Trump Orders Suspension Of Visa Lottery Program Used By Suspect In Brown, MIT Murders
President Trump moved late Thursday to halt the visa lottery program after it was disclosed that the suspect in the killing of two Brown University students and an MIT professor entered the United States through that system.
Homeland Security Secretary Kristi Noem announced the decision in a statement posted overnight on X, saying, “This heinous individual should never have been allowed in our country.” She added, “At President Trump’s direction, I am immediately directing USCIS to pause the DV1 program to ensure no more Americans are harmed by this disastrous program.”

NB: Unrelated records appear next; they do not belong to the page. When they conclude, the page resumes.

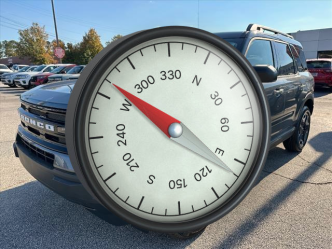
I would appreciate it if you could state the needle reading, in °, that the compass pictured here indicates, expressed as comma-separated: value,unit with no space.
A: 280,°
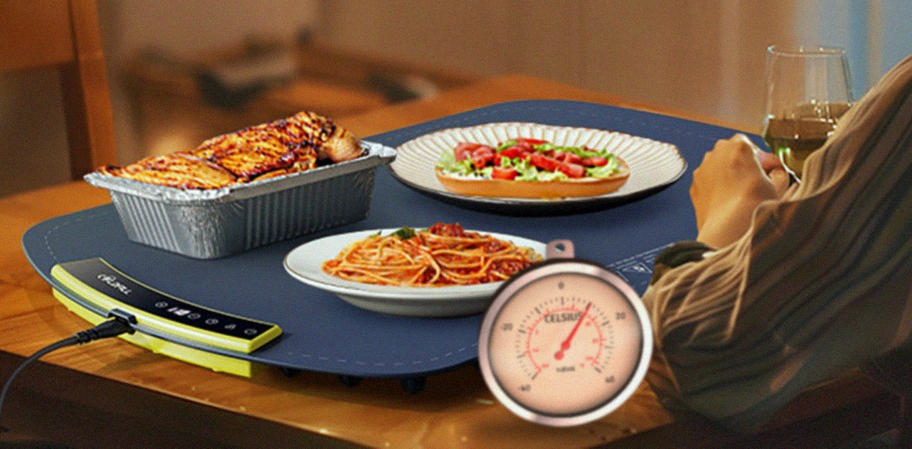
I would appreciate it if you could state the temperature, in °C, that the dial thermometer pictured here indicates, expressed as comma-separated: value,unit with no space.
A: 10,°C
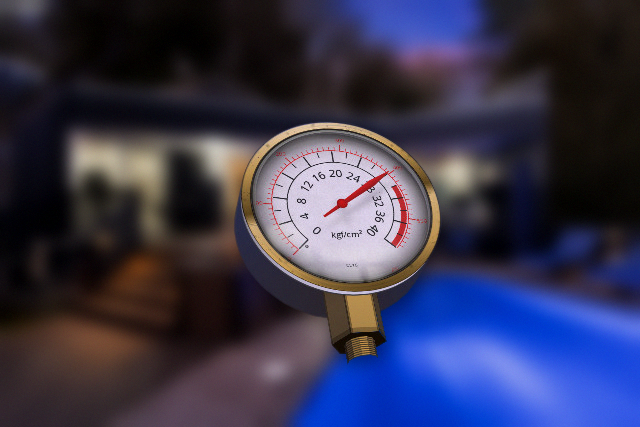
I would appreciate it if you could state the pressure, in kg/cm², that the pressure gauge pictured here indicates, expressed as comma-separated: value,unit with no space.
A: 28,kg/cm²
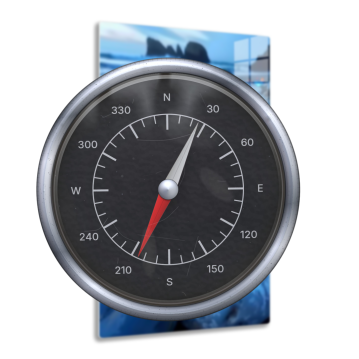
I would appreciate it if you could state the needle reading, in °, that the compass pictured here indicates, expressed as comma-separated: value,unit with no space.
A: 205,°
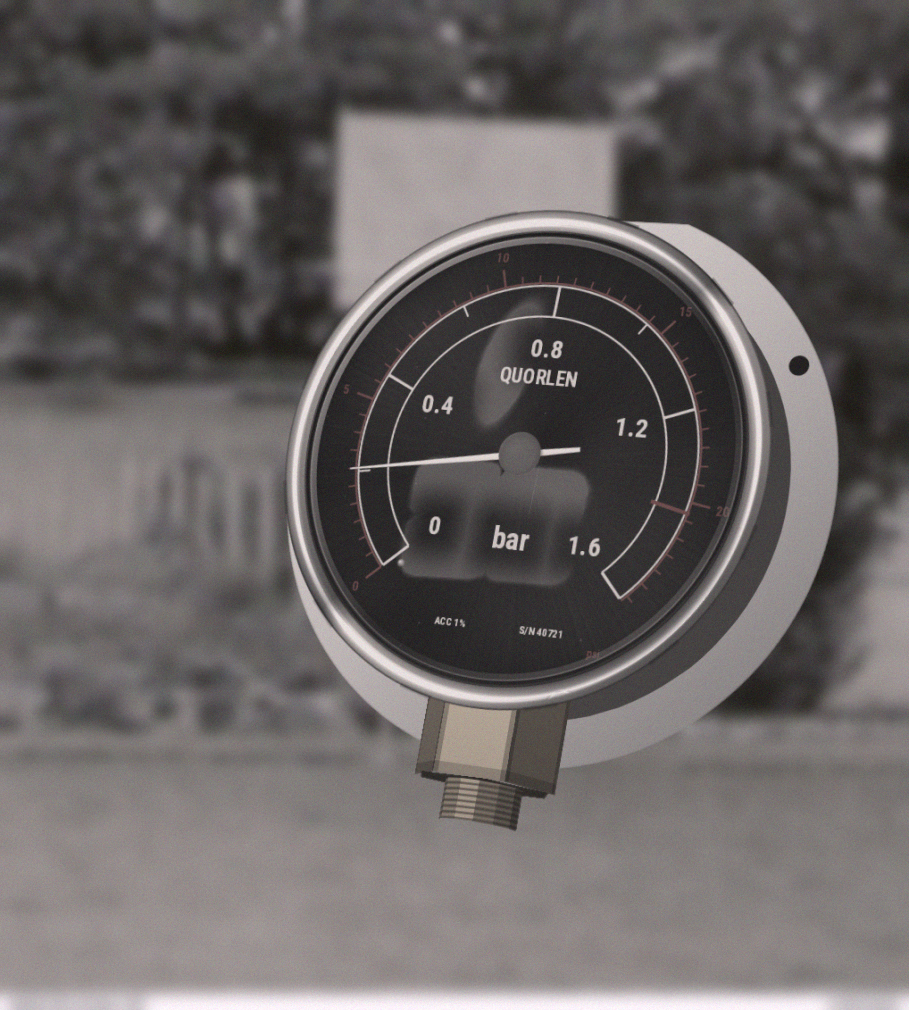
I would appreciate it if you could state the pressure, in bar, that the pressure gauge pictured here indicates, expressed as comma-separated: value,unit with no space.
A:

The suspect, Claudio Neves Valente, a 48-year-old native of Portugal, received a Diversity Immigrant (DV1) Visa in 2017 and was granted a green card several months later. Authorities said he was found dead Thursday evening at a storage facility in Salem, New Hampshire, from what was described as a self-inflicted gunshot wound.
Neves Valente was identified as the prime suspect in the December 13 mass shooting at Brown University that left students Ella Cook and Mukhammad Aziz Umurzokov dead and nine others wounded. Investigators also linked him to the December 15 killing of MIT nuclear science professor Nuno Loureiro.
Records show that Neves Valente had previously enrolled in a graduate physics program at Brown during the 2000–01 academic year. He took a leave of absence in April of that year and officially withdrew from the university in 2003.
Authorities have not determined where Neves Valente lived or what he was doing in the years leading up to the shooting. His most recent known address was in Miami, Florida, and his activities between receiving his green card in 2017 and last weekend’s attack remain unclear.
The Diversity Immigrant Visa program was created under the Immigration Act of 1990 and allows for up to 50,000 visas each year. The lottery system prioritizes applicants from countries that have sent relatively few immigrants to the United States over the previous five years.
For the 2025 lottery cycle, nearly 20 million people submitted applications. More than 131,000 applicants and their spouses were selected worldwide, including 38 Portuguese nationals.
President Trump has criticized the visa lottery in the past, renewing calls to end it after a 2017 terror attack in Lower Manhattan. In that case, Uzbekistan national Sayfullo Saipov killed eight people and injured 11 others when he drove a pickup truck onto a crowded bike path along the Hudson River.
Saipov was convicted in January 2023 on murder and other charges and was sentenced to eight life terms plus an additional 260 years in prison.